- **WORK TASK**: Please give again every entry exactly as it appears, setting aside the pictures.
---- RECORD EXCERPTS
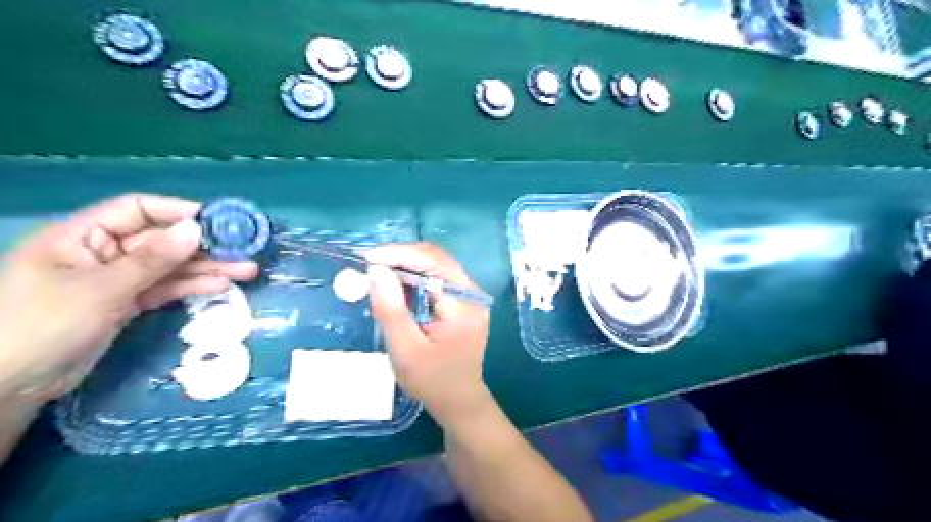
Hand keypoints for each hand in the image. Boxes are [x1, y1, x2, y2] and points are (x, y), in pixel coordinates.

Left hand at [0, 195, 256, 400]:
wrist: (10, 385)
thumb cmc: (43, 325)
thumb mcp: (101, 288)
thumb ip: (152, 260)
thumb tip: (195, 229)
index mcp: (82, 236)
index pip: (136, 210)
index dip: (177, 212)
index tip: (216, 221)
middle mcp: (103, 252)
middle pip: (161, 241)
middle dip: (203, 246)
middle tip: (243, 250)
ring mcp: (116, 279)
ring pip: (169, 267)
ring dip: (206, 268)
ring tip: (245, 271)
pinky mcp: (126, 303)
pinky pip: (165, 289)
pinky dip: (191, 288)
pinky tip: (220, 287)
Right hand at [366, 242, 493, 426]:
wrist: (459, 402)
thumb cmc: (433, 382)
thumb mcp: (406, 350)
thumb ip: (391, 310)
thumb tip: (376, 270)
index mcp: (465, 303)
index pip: (434, 262)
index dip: (400, 254)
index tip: (367, 258)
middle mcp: (472, 293)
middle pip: (436, 260)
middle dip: (400, 256)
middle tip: (367, 263)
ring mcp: (468, 297)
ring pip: (435, 266)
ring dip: (405, 265)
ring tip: (375, 271)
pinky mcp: (461, 303)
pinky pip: (436, 280)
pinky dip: (413, 278)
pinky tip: (394, 284)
--------
- **RESULT FOR THIS TASK**:
Hand keypoints for each hand in the image. Boxes are [x1, y1, x2, y2] and points are (x, y), in pixel coordinates.

Left hand at [0, 195, 256, 400]:
wrist: (10, 385)
thumb cmc: (43, 325)
thumb mcp: (101, 288)
thumb ip: (152, 260)
thumb tip: (195, 229)
index mcp: (82, 236)
index pip: (136, 210)
index dip: (177, 212)
index tip: (216, 221)
middle mcp: (103, 252)
middle pip: (161, 241)
middle dip: (203, 246)
middle tip: (243, 250)
ring mcp: (116, 279)
ring pip: (169, 267)
ring dip: (206, 268)
ring tip: (245, 271)
pinky mcp: (126, 303)
pinky pip: (165, 289)
pinky dip: (191, 288)
pinky tip: (220, 287)
Right hand at [366, 242, 493, 426]:
wrist: (459, 402)
thumb cmc: (433, 382)
thumb mcp: (406, 350)
thumb ip: (391, 310)
thumb tip: (376, 270)
index mcp: (465, 303)
index pip: (434, 262)
index dip: (400, 254)
index tip: (367, 258)
middle mcp: (472, 293)
middle pip: (436, 260)
middle dip: (400, 256)
middle tip: (367, 263)
ring mcp: (468, 297)
ring pip: (435, 266)
ring dip: (405, 265)
ring tip: (375, 271)
pinky mcp: (461, 303)
pinky pip: (436, 280)
pinky dip: (413, 278)
pinky tip: (394, 284)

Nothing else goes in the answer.